Syllabus
1. Population growth and control. Basic principles of dynamical systems, phase space, differential and difference equation. Density-dependence, types of population dynamics, stability, oscillations, deterministic chaos. DS
2. Predator-prey dynamics. Basic models, population cycles, role of functional responses, top-down and bottom-up effects. Paradox of enrichment, herbivore-consumer interactions. DS
3. Interspecific competition and coexistence. Competitive exclusion, basic models, R* theory. Conditions and mechanisms of coexistence: Role of habitat heterogeneity and temporal variability, storage effect. Equilibrium and disequilibrium coexistence. IS
4. Other interspecific interactions. Mutualism, commensalism, parasitism. Indirect interactions and ecological networks. RT
5. Spatial ecology. Metapopulation dynamics, species range dynamics. Spatially structured communities, dominance-control and founder-control. DS (or somebody else?)
6. Ecological specialization, SSI, CSI. Habitat selection. Ideal Free Distribution. MacArthur's warblers. Ecological niche. Grinnell, Elton, Hutchinson. Connell: niche differentiation. Niche expansion, species packing along environmental gradients. Niche conservatism. Ecological and geographical space. DH
7. Life-history evolution. Life tables and age structure of populations. Constraints, trade-offs and optimization, major trade-offs. Life-history strategies, r-K and slow-fast strategies, CSR and LHS classification. VR
8. Traits: variation and types. Functional biogeography. Functional diversity (FD), methodical approaches, spatial patterns. Phylogenetic diversity (PD), FD x PD x species richness relationships, sampling effect, null models. Geographical x ecological pool. Clustering, overdispersion. Traits in community assembly: environmental filtering, competition. Traits in nature conservation. DH
9. Macroecology. Patterns of species distribution and abundance. Geographic trends in body size and range size. DS
10. Local biodiversity patterns. Alpha, beta and gamma diversity, their link via the species-area relationship. Effects of disturbance, productivity, environmental heterogeneity. IS (alternatively DH, DS, RT?)

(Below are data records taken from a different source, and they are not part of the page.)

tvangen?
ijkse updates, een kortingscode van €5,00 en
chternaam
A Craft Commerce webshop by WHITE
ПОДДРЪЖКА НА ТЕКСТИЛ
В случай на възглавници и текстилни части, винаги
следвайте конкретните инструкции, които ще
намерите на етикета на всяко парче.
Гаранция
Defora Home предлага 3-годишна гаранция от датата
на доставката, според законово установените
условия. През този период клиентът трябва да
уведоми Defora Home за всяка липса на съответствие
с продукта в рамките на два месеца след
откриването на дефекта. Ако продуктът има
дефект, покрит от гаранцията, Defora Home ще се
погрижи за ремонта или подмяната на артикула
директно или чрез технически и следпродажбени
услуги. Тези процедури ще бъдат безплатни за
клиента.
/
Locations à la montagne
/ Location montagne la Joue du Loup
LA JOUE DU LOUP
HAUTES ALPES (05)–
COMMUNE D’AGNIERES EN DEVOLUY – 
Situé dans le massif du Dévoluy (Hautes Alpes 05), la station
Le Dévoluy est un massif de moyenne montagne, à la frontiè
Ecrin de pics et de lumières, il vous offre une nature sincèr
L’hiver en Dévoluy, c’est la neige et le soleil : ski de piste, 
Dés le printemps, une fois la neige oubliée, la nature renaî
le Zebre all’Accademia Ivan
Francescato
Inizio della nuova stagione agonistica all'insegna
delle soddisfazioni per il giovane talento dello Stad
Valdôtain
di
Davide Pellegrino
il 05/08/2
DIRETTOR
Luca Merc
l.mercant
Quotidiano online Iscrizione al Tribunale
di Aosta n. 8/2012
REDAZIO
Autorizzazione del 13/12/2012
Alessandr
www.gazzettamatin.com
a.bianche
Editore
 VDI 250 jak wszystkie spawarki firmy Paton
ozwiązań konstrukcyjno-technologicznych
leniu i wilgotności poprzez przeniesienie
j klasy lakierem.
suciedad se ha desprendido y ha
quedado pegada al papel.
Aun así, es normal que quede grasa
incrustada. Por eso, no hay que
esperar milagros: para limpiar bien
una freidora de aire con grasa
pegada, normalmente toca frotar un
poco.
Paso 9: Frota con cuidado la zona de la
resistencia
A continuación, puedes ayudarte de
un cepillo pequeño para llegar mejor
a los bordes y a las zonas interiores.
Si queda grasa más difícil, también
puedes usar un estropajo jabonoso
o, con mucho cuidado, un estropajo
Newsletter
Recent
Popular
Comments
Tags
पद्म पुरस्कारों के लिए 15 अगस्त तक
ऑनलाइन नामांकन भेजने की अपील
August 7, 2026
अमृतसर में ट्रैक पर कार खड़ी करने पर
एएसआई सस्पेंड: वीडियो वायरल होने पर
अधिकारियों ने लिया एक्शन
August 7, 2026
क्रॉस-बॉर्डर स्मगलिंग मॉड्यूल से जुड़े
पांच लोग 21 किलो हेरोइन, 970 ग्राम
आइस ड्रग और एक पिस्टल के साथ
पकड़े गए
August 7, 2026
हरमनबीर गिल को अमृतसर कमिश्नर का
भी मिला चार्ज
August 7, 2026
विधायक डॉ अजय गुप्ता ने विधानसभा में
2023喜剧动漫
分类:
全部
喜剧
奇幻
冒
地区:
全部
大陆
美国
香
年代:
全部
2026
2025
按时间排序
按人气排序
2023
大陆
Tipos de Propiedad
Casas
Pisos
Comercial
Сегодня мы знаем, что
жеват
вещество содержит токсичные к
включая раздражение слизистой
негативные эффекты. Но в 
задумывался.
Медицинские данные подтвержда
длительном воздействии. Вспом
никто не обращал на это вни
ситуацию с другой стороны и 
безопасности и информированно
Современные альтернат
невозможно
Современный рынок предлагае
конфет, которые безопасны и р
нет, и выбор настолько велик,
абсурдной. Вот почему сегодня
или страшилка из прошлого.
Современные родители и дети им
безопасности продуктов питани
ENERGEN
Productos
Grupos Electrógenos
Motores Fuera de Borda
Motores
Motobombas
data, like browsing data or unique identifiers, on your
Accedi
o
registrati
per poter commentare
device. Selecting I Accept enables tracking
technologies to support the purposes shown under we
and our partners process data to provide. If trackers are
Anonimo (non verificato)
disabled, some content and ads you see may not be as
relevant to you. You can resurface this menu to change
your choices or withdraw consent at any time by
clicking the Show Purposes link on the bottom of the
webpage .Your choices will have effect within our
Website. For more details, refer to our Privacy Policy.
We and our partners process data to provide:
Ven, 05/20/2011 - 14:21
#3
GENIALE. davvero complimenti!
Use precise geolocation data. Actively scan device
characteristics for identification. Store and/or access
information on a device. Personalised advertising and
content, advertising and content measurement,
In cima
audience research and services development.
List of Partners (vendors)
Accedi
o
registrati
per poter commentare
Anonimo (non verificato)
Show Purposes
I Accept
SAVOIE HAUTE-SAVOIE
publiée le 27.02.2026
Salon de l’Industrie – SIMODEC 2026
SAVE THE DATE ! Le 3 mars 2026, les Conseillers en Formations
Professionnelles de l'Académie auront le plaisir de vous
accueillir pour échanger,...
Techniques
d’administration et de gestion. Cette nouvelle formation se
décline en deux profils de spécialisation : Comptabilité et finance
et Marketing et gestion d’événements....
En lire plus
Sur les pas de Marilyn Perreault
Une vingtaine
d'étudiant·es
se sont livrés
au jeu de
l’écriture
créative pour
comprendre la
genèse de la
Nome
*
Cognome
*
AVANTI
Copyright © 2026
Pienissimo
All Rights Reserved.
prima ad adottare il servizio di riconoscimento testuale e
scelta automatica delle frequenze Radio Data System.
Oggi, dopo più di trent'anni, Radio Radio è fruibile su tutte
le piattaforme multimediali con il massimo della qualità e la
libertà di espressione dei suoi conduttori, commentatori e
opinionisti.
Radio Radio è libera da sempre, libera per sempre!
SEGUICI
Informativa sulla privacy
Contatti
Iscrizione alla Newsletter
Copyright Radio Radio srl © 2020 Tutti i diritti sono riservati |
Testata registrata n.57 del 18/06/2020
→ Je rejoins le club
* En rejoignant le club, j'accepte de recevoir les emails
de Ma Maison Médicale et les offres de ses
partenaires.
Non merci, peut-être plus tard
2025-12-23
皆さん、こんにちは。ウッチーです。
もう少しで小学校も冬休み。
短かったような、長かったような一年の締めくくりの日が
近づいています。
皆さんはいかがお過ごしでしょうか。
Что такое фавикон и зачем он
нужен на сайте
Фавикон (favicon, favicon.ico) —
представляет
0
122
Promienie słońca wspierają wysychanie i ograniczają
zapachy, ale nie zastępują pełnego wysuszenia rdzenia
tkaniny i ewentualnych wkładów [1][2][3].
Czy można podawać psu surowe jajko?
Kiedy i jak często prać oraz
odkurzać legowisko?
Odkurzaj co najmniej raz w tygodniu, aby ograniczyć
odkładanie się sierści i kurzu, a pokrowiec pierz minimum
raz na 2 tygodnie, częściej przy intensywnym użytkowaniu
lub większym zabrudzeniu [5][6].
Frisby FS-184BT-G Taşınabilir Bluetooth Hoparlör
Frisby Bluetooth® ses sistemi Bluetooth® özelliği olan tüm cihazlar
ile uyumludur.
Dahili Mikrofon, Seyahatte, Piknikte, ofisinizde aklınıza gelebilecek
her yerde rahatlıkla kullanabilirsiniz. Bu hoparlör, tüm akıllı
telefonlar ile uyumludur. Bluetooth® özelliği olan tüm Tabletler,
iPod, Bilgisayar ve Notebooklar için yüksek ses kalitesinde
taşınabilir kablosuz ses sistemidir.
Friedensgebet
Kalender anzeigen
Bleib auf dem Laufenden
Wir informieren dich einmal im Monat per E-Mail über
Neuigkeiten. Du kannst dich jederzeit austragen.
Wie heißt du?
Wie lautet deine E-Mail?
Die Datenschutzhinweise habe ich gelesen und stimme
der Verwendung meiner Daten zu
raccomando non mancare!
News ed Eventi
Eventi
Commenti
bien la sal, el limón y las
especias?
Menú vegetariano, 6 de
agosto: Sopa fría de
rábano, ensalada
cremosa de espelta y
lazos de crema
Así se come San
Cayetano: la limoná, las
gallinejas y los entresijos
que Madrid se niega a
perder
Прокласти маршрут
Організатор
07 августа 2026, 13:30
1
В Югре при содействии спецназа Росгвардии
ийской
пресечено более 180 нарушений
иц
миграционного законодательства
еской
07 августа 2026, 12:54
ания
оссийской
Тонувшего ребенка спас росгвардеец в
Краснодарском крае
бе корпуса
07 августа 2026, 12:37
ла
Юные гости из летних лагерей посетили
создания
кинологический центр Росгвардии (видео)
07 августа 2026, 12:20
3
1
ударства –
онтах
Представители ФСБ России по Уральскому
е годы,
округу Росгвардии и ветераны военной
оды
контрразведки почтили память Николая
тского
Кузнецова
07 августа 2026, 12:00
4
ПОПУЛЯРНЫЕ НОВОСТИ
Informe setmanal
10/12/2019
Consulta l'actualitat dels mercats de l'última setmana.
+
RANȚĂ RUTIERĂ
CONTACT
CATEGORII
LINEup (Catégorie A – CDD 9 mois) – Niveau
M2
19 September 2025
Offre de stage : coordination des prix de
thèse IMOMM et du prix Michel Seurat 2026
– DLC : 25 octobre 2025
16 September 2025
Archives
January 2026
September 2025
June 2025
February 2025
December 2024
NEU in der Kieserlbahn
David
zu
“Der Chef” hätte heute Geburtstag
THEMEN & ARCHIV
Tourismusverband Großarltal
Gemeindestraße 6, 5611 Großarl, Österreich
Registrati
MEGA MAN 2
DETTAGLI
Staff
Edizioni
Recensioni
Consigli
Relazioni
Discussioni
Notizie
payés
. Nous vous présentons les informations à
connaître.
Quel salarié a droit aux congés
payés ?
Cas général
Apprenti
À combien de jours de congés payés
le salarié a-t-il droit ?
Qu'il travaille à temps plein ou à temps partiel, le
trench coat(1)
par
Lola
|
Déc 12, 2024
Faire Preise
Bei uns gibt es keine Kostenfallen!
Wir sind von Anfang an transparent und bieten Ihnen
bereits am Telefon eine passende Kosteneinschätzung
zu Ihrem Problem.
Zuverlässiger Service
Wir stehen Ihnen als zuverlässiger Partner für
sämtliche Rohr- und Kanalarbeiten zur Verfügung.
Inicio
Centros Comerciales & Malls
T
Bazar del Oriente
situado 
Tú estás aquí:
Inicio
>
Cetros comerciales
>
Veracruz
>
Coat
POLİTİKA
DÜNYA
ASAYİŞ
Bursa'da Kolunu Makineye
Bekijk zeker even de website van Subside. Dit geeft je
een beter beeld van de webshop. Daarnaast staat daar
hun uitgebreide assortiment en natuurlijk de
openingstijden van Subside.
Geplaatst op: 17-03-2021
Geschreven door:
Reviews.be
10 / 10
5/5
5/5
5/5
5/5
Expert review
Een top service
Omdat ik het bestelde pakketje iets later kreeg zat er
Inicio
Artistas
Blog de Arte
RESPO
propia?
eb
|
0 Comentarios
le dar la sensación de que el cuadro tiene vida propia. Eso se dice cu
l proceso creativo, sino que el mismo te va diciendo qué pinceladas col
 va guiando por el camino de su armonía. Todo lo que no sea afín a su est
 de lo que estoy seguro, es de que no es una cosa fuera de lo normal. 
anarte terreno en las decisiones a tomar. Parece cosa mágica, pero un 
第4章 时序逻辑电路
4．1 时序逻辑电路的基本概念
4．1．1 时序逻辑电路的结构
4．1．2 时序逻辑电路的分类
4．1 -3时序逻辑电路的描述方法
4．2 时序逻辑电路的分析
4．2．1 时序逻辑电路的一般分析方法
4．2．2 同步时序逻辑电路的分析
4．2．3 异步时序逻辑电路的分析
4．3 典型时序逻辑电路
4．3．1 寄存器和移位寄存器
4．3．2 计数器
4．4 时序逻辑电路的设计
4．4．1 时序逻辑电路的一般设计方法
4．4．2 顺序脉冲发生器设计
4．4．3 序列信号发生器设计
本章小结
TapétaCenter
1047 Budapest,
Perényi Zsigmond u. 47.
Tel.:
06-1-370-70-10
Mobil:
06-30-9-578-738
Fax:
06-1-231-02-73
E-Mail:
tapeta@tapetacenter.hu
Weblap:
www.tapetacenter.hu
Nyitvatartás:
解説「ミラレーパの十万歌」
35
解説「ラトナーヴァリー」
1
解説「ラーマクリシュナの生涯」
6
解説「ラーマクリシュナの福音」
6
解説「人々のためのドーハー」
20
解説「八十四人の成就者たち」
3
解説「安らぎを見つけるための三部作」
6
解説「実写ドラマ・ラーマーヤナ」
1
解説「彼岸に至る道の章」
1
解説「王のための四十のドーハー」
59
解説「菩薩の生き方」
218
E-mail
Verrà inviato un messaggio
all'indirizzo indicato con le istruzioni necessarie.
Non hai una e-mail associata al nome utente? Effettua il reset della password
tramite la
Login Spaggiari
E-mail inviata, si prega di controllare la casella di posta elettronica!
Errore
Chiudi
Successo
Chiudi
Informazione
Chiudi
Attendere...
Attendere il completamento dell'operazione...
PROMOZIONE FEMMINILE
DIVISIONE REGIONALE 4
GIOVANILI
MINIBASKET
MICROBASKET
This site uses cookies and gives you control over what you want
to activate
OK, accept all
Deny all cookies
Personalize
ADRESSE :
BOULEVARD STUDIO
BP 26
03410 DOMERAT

11. Biodiversity dynamics and large-scale biodiversity patterns. Theory of island biogeography, neutral theory, dynamics of regional and global diversity. Latitudinal diversity gradient. DS
12. Ecology of the Anthropocene. Species extinctions and population decline, biological invasions, biotic homogenization, consequences of climate change, nutrient enrichment, land use change. DS
Annotation
The course provides an overview of fundamental ecological concepts necessary for understanding population and community dynamics, interspecific interactions, links between ecology and evolution, and patterns in species distribution and diversity in space and time, including current biodiversity changes. In contrast to the course
“Advanced Ecology I” which is basically ecosystem-oriented, Advanced Ecology II is focused on individuals, populations, communities, and geographic ranges and biodiversity. In contrast to bachelor-level ecological courses, its focus is on deeper understanding of theoretical/mathematical principles which represent the core of ecological theory.